Tags: OCD | therapy | treatments | medications | how to treat OCD | medications for OCD | OCD symptoms

New Treatments for OCD

Friday, 25 Mar 2011 12:12 PM

Obsessive compulsive disorder or OCD is a disorder that causes people to enact rituals to help control their anxiety that is caused by persistent thoughts. Many people who have OCD typically only have one of two compulsive behaviors, although it isn't impossible for someone to have such severe OCD that they cannot function in a real world environment.

OCD can take on many forms. There are those people who clean, who organize, who color code everything, and so on.

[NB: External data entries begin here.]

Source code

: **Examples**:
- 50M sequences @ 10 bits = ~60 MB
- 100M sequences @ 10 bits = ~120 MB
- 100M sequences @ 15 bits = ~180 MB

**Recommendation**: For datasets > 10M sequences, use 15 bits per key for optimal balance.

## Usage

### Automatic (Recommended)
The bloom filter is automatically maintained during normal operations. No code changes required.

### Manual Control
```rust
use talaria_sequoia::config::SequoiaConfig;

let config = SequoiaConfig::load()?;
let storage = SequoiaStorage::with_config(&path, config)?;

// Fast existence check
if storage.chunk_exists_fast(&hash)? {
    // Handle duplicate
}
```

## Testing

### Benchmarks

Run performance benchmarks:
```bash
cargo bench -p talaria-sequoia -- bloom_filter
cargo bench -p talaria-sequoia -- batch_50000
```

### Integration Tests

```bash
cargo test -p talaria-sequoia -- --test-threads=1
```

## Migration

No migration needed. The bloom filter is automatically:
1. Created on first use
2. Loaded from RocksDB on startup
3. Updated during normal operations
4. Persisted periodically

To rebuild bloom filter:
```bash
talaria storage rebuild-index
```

There are also those individuals whose OCD causes them to injure themselves, this form of self-mutilation has recently been categorized in the OCD area when accompanied by other OCD symptoms. The point of this is that you can't be sure whether or not your compulsive style behavior is OCD until you see a psychiatrist and have it diagnosed.

Unfortunately, there aren't any new treatments for OCD. In fact, there aren't many medical treatments for OCD at all. This type of disorder is hard to diagnose and difficult to treat.

The most common drug treatments for OCD are serotonin reuptake inhibitors and tranquilizers.

If this doesn't seem like much, you're right, most other mental health disorders have dozens of drugs available for treatment, but OCD is still a mystery in this field. However, most patients do find that they will respond to some degree to the serotonin reuptake inhibitors.

Therapy is always recommended for people with OCD. People with severe cases, however, often refuse to see a therapist or require the therapist to come to their home because they cannot face the idea of visiting them elsewhere.

In 2009 a new treatment was developed called Medronic's Reclaim Deep Brain Stimulation (DBS) Therapy. This treatment isn't for everyone, only people who have no success with serotonin reuptake inhibitors are able to try this treatment.

DBS Therapy is a device that is surgically implanted in the brain. It releases electrical pulses in the brain targeting the areas that cause the OCD behaviors. Most patients who get this treatment respond to some degree but the procedure is dangerous and side effects can be life threatening. It is only approved for those with severe OCD and who don't respond to serotonin reuptake inhibitors.

OCD is about controlling a situation that usually can't be controlled. The good news is that most people can get help from therapy and the use of the right combination of medication and support.